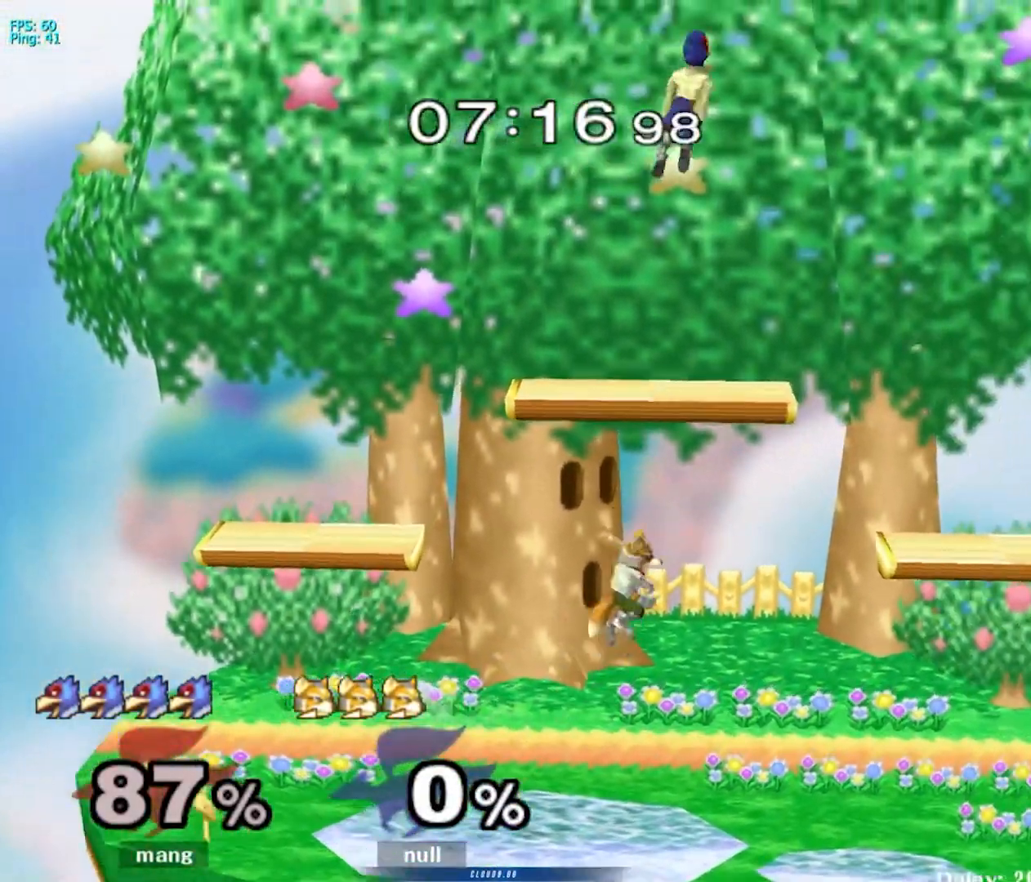
{"buttons": ["Y"], "left_stick": "right", "right_stick": "center", "events": [[17, "left_stick", "down-right"], [133, "Y", "down"], [200, "left_stick", "right"]]}
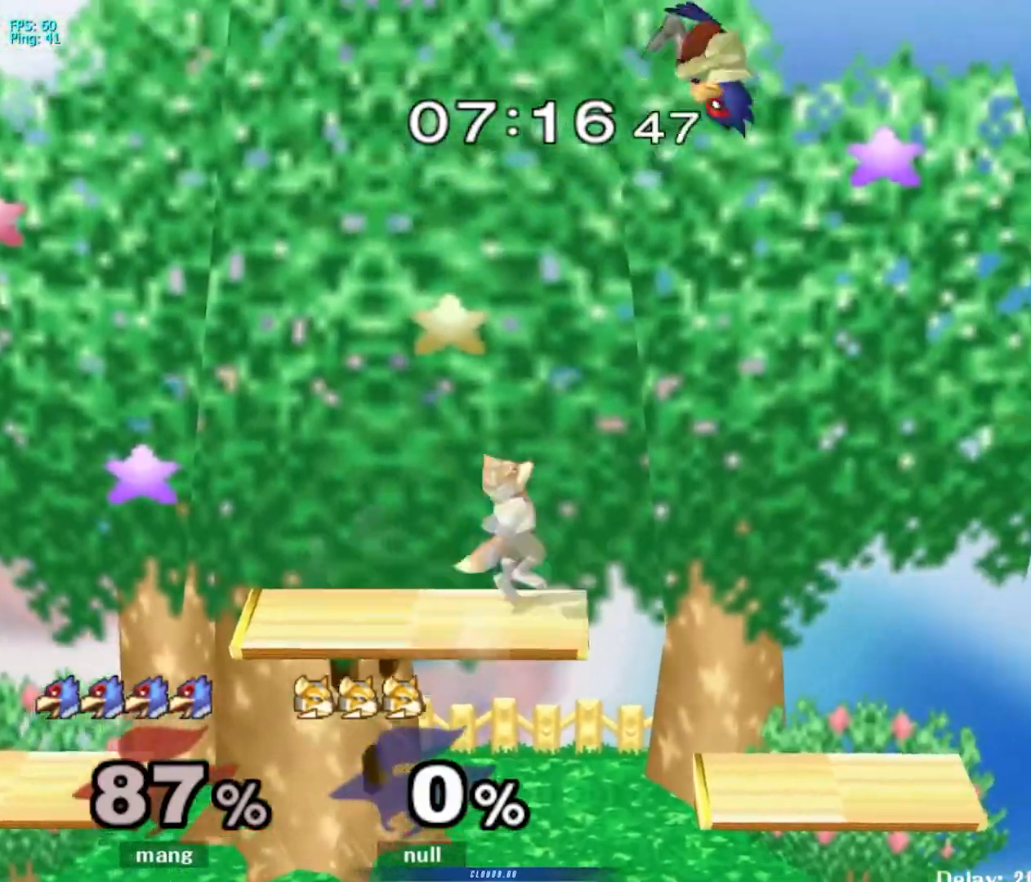
{"buttons": ["L1"], "left_stick": "left", "right_stick": "center", "events": [[17, "Y", "up"], [50, "Y", "down"], [50, "left_stick", "down"], [83, "Y", "up"], [133, "left_stick", "center"], [183, "B", "down"], [317, "left_stick", "left"], [483, "B", "up"], [483, "L1", "down"]]}
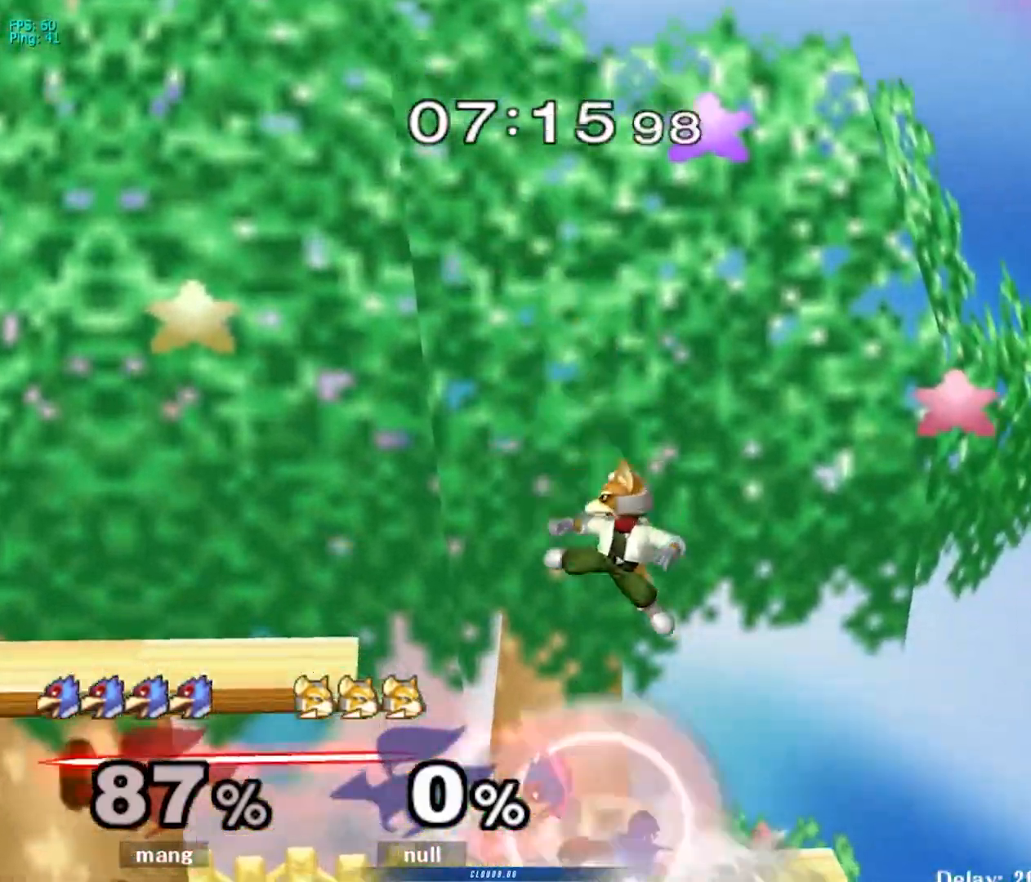
{"buttons": ["Y"], "left_stick": "right", "right_stick": "center", "events": [[100, "left_stick", "down-left"], [167, "B", "down"], [283, "B", "up"], [317, "L1", "up"], [317, "Y", "down"], [400, "left_stick", "center"], [450, "left_stick", "right"]]}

What you have to do =
Pictures aside, give the data again exactly as it appears.

Solution =
{"buttons": ["Y"], "left_stick": "right", "right_stick": "center", "events": [[17, "left_stick", "down-right"], [133, "Y", "down"], [200, "left_stick", "right"]]}
{"buttons": ["L1"], "left_stick": "left", "right_stick": "center", "events": [[17, "Y", "up"], [50, "Y", "down"], [50, "left_stick", "down"], [83, "Y", "up"], [133, "left_stick", "center"], [183, "B", "down"], [317, "left_stick", "left"], [483, "B", "up"], [483, "L1", "down"]]}
{"buttons": ["Y"], "left_stick": "right", "right_stick": "center", "events": [[100, "left_stick", "down-left"], [167, "B", "down"], [283, "B", "up"], [317, "L1", "up"], [317, "Y", "down"], [400, "left_stick", "center"], [450, "left_stick", "right"]]}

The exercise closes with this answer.